Marg Limited: Port And SEZ Play

PO Rs 377

 

Outlook and valuations: Attractive; initiating coverage with 'BUY'

We have valued Marg using SOTP at a fair value of INR 377/share. At CMP of INR 220/share, we see potential upside of 72% from current levels. Scale up at the port and volumes in SEZ and real estate business will be key drivers for our valuation. We initiate coverage on the stock with 'BUY' recommendation.

 

Changing tack; regional development model to drive growth

 

Marg's business has transcended from being an asset light model to a mix of light and heavy assets, with high visibility and a sustained earnings model. The company plans to achieve this by setting up infrastructure assets and providing ancillary services to boost development of the surrounding hinterland. Cash flows from short-term EPC business are expected to support initial capital for its real estate and infrastructure assets, which will drive the company's future growth.

 

Port strategically located to tap thermal coal demand

 

Karaikal Port (KPPL), Marg's flagship project, commenced phase I operations in June 2009 and has already handled ~1.4 MT cargo in Q1FY11. It has undertaken phase IIA expansion to 21 MTPA. The port is well positioned to encash on bulk cargo demand due to its strategic location (well connected to central Tamil Nadu through rail and road), deep draft, faster turnaround time, and state-of-the-art facilities compared with neighbouring major ports—Chennai and Tuticorin.

 

Improved traction in Chennai market to boost real estate business

 

With signs of recovery in India on the back of strong domestic demand, Marg's real estate business, especially at the Swarnabhoomi SEZ (on the outskirts of Chennai), has picked up through improved land sale and lease rentals.

 

Further, its multi-purpose mall at Karapakkam is first of its kind to address

the underpenetrated organised retail in Chennai's OMR and increasing demand for office space by IT companies.
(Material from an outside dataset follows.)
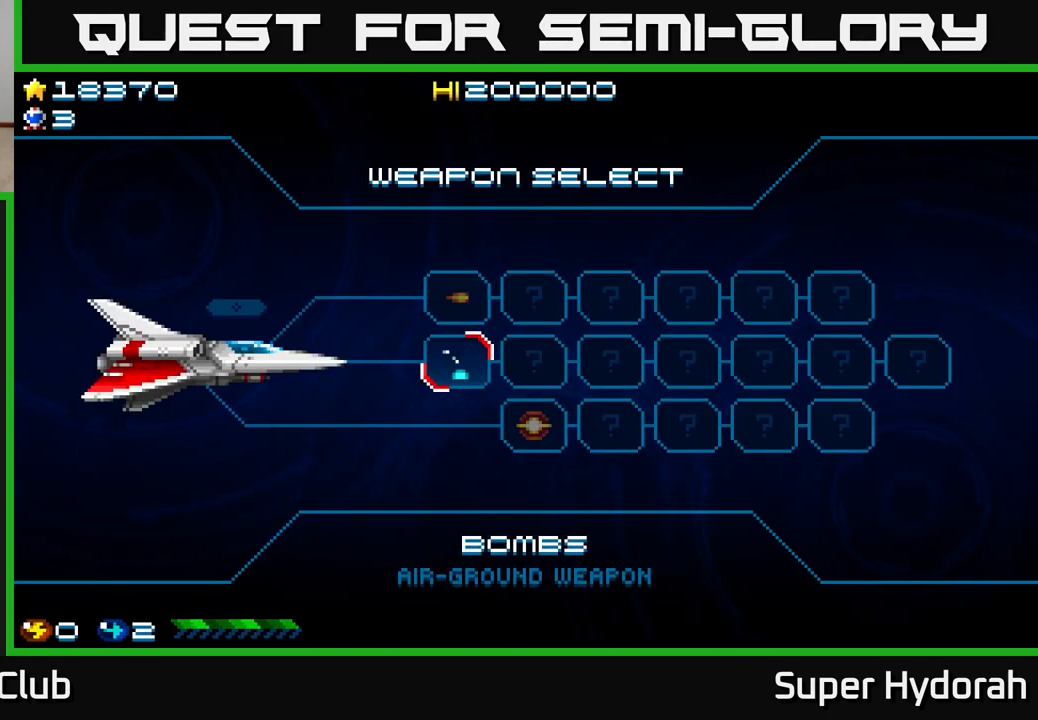
{"buttons": [], "left_stick": "center", "events": [[67, "A", "up"], [167, "A", "down"], [267, "A", "up"], [350, "A", "down"], [450, "A", "up"]]}
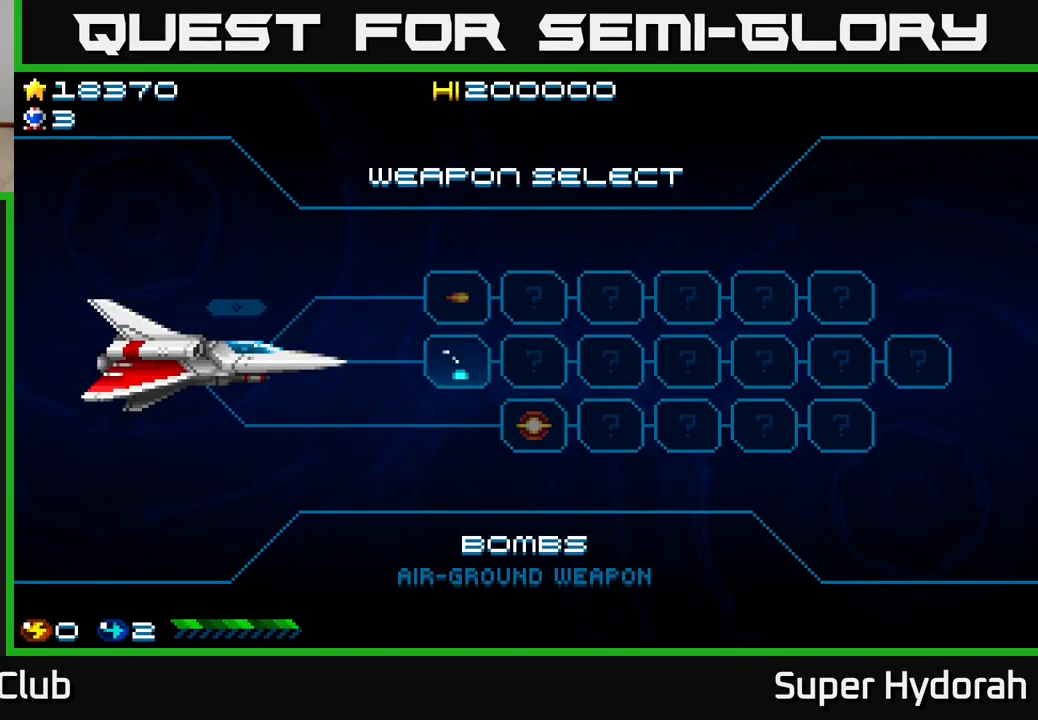
{"buttons": [], "left_stick": "center", "events": [[50, "A", "down"], [133, "A", "up"], [217, "A", "down"], [300, "A", "up"], [383, "A", "down"], [433, "A", "up"]]}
In addition, the company's strong pipeline of residential project launches should aid valuations.

 

External EPC business gaining ground

 

Marg's current ~INR 28 bn order book comprises 20% external contracts. It is committed to enhance this share by forging alliances to develop a forte in roads and irrigation by registering itself with various government bodies like Military Engineering Services, Karnataka Housing Board, among others.

 

Safe Harbor Statement:

Some forward looking statements on projections, estimates, expectations & outlook are included to enable a better comprehension of the Company prospects. Actual results may, however, differ materially from those stated on account of factors such as changes in government regulations, tax regimes, economic developments within India and the countries within which the Company conducts its business, exchange rate and interest rate movements, impact of competing products and their pricing, product demand and supply constraints.
 
Nothing in this article is, or should be construed as, investment advice.